Poverty Flees to the Suburbs

Poor residents in cities and suburbs, 1970 – 2010 (millions)

Brookings Institution analysis and ACS data

Suburbs such as Highland Park (Detroit), Carol Stream (Chicago), and Forest Park (Atlanta) once stood for escape from the hard times of the inner city. Now their deceptively bucolic names conceal a national epidemic of suburban poverty. According to a report released today by the Brookings Institution, the suburban poor now far outnumber the rural and urban poor: Their ranks grew by 64 percent during the aughts to 16.4 million—a rate of increase more than twice that seen in America’s cities.

What’s going on here?
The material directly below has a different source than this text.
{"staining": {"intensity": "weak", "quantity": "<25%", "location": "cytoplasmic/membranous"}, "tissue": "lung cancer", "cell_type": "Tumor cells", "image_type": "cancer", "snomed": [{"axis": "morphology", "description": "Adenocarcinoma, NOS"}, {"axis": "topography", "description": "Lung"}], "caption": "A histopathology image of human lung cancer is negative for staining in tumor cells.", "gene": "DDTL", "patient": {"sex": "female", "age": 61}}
Well, for one, Ward and June Cleaver’s house wasn’t exactly built to last. And as retiring baby boomers downsize and young millennials flock to hip inner cities, not that many people want to live in a half-century-old suburban tract home—except people with no other options.

But that’s not all. Manufacturing is concentrated in the suburbs, and it has has been bleeding jobs for decades. Add in the recent foreclosure crisis and slow-to-recover housing market and you end up with a lot of unemployed factory and construction workers, most of whom live in the suburbs.
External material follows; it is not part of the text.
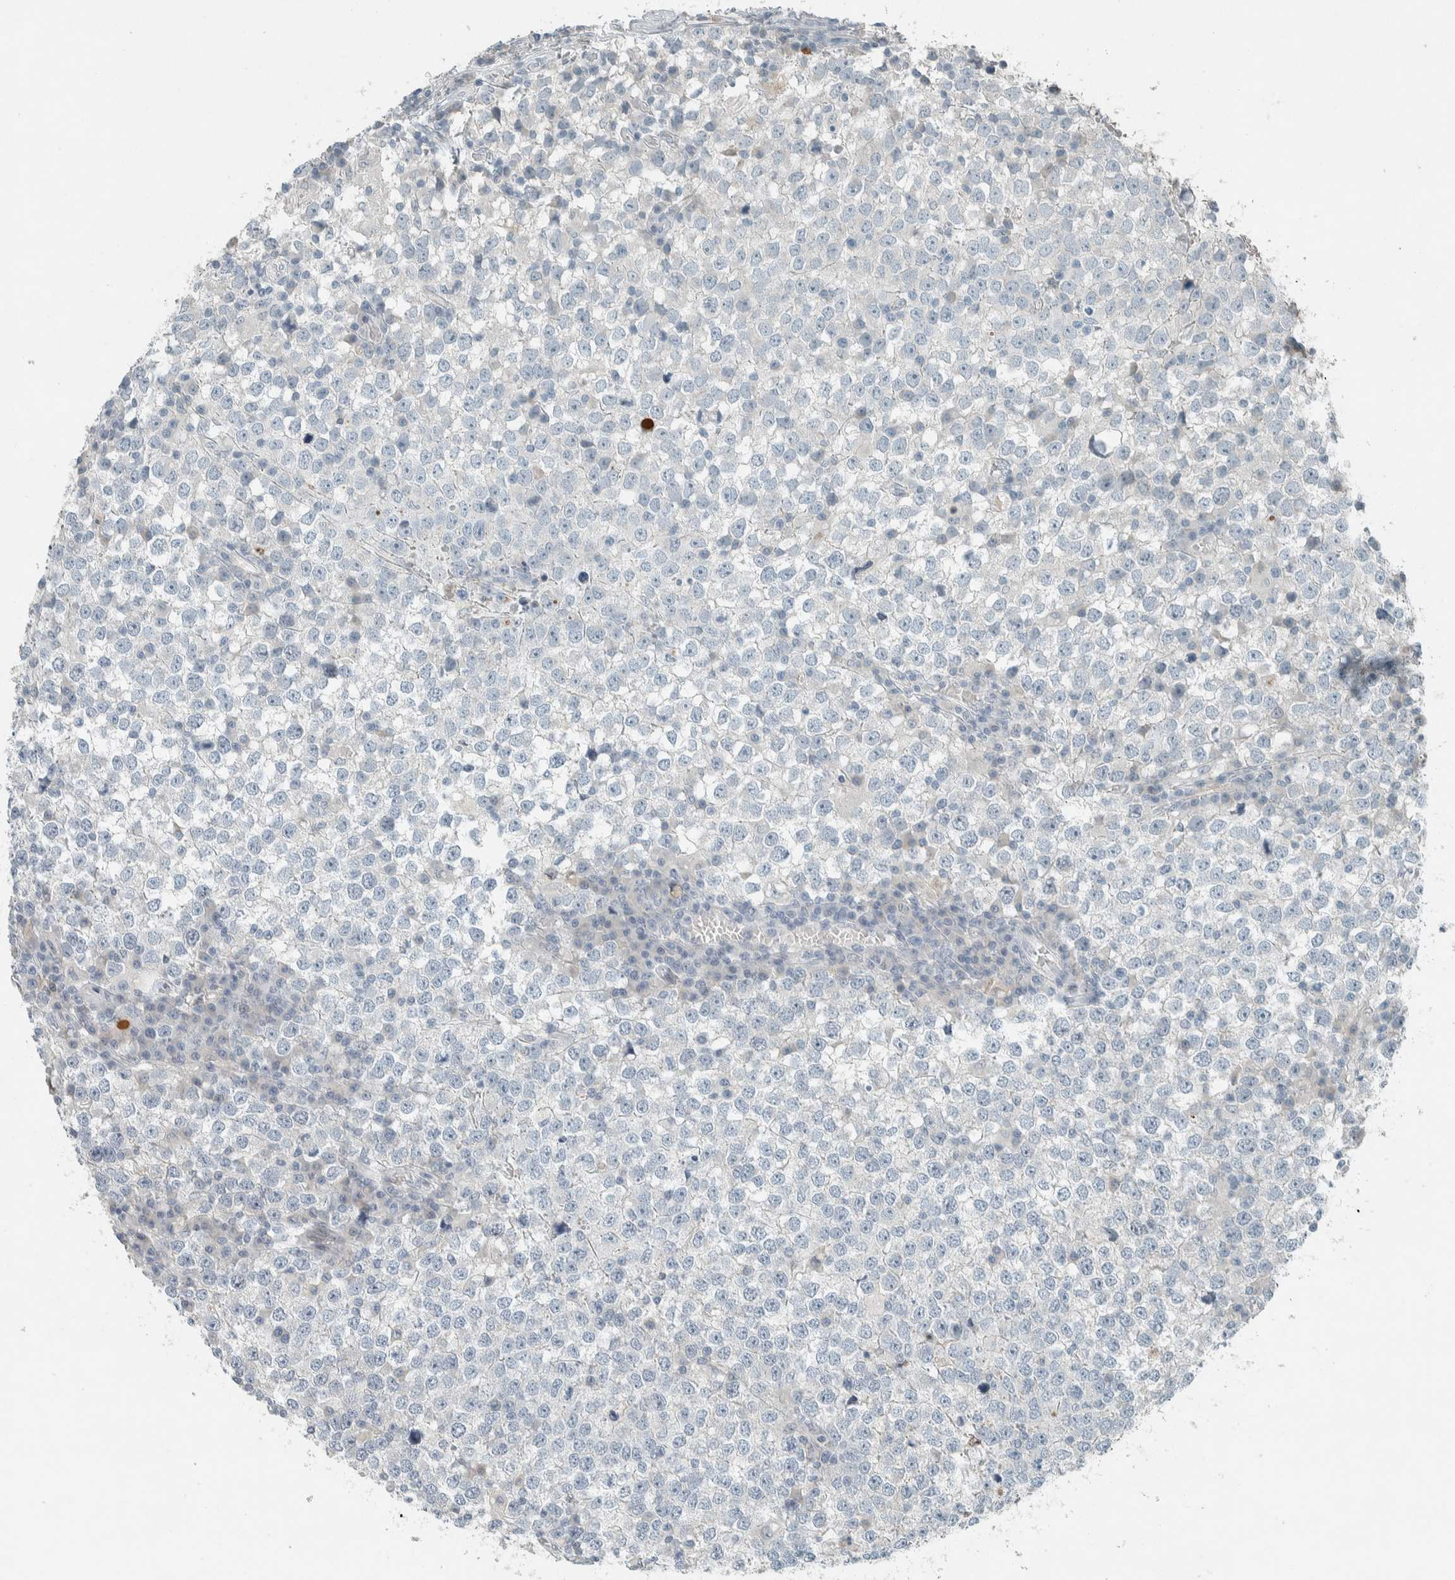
{"staining": {"intensity": "negative", "quantity": "none", "location": "none"}, "tissue": "testis cancer", "cell_type": "Tumor cells", "image_type": "cancer", "snomed": [{"axis": "morphology", "description": "Seminoma, NOS"}, {"axis": "topography", "description": "Testis"}], "caption": "Seminoma (testis) stained for a protein using IHC demonstrates no staining tumor cells.", "gene": "CERCAM", "patient": {"sex": "male", "age": 65}}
Over the course of the past decade, almost every major metro area saw jobs move away from the urban core towards the outer suburbs. And while you’d think that would be good news for the suburbs, a lot of those tend to be low-paying service-industry jobs (think Walmart or McDonald’s). The result: The suburbs have seen an increase in the share of working poor.

Compared to the urban poor, the suburban poor more often tend to be white, homeowners, and married with children (mouse over bars for the numbers):

The cloistered nature of the suburbs makes their poorest residents less visible and in some ways harder-pressed than the homeless who panhandle on city sidewalks. Some 700,000 suburban households in the nation’s largest metro areas don’t have a vehicle, and they also don’t have decent access to public transportation. And despite the ubiquity of suburban poverty, most of the $82 billion in annual federal anti-poverty spending targets urban communities, according to Brookings.

This video released with the Brookings report outlines some possible solutions.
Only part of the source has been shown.